> TASK BRIEF
Edit the lines starting at the one containing "family: Muscicapidae" and ending at the one containing "class: Pucciniomycetes", changing "common name" to "vernacular name" and leaving everything else as it is.

(Dataset items)
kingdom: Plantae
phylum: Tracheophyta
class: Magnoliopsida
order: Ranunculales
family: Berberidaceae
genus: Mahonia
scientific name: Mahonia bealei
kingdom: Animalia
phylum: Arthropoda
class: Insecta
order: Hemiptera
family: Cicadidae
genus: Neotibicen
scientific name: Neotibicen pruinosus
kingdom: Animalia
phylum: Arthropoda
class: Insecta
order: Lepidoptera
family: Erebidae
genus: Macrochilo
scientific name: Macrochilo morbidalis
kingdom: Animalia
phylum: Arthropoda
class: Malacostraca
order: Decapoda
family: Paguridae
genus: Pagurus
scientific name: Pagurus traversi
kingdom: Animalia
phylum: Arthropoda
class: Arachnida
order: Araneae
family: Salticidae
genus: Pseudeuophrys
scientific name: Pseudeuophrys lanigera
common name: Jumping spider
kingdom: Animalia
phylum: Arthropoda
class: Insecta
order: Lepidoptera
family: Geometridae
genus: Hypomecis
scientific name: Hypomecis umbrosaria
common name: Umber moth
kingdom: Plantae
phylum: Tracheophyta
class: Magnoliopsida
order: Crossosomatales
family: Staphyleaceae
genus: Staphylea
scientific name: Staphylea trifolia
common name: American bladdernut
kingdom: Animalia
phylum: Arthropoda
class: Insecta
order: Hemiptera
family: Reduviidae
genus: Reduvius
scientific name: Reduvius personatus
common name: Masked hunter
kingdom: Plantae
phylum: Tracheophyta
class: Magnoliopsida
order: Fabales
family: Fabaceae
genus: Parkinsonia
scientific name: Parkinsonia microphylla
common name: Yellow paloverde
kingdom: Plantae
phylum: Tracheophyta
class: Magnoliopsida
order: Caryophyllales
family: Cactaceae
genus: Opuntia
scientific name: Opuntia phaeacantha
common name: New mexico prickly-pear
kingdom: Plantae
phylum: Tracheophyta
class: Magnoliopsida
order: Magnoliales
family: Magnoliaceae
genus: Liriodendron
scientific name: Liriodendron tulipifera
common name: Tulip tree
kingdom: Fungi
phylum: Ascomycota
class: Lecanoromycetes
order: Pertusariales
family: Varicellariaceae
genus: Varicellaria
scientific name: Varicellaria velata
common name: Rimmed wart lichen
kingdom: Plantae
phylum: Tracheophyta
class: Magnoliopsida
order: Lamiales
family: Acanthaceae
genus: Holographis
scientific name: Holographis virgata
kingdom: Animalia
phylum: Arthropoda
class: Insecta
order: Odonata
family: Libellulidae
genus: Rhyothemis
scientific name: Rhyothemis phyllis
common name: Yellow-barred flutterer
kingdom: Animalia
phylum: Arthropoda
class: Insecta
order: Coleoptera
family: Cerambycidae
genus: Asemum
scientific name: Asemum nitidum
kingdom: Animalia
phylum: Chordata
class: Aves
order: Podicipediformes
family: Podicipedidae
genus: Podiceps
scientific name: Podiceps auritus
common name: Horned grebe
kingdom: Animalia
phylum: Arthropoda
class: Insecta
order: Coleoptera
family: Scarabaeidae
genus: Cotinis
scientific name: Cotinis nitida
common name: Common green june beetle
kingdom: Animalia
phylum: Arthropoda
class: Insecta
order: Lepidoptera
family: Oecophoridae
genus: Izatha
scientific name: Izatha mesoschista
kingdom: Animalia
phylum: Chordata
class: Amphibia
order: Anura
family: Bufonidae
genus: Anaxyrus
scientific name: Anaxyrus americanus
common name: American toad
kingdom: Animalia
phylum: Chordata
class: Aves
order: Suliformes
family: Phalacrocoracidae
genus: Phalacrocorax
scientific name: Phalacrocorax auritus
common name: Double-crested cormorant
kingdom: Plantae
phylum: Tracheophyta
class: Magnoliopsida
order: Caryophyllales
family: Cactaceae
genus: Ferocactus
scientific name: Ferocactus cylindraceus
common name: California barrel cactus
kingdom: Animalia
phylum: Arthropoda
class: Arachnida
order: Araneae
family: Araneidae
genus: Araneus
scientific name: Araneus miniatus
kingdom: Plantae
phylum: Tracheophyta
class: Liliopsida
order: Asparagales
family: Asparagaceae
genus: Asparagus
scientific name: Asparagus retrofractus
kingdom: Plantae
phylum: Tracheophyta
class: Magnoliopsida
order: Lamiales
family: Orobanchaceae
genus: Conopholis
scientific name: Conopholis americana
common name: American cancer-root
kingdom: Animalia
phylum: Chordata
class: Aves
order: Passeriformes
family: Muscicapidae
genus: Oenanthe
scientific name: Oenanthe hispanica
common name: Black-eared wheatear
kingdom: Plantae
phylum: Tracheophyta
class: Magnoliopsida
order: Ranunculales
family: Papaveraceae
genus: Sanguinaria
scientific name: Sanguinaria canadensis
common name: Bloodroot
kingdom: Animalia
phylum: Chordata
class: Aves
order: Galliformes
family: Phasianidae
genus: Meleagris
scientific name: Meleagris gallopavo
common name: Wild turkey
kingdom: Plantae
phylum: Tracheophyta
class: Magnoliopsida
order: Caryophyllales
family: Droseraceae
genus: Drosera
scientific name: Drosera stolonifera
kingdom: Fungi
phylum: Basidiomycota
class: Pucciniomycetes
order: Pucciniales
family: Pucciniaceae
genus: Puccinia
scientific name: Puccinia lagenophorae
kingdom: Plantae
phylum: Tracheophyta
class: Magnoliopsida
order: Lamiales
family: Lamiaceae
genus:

> RESPONSE TO THIS EXERCISE
family: Muscicapidae
genus: Oenanthe
scientific name: Oenanthe hispanica
vernacular name: Black-eared wheatear
kingdom: Plantae
phylum: Tracheophyta
class: Magnoliopsida
order: Ranunculales
family: Papaveraceae
genus: Sanguinaria
scientific name: Sanguinaria canadensis
vernacular name: Bloodroot
kingdom: Animalia
phylum: Chordata
class: Aves
order: Galliformes
family: Phasianidae
genus: Meleagris
scientific name: Meleagris gallopavo
vernacular name: Wild turkey
kingdom: Plantae
phylum: Tracheophyta
class: Magnoliopsida
order: Caryophyllales
family: Droseraceae
genus: Drosera
scientific name: Drosera stolonifera
kingdom: Fungi
phylum: Basidiomycota
class: Pucciniomycetes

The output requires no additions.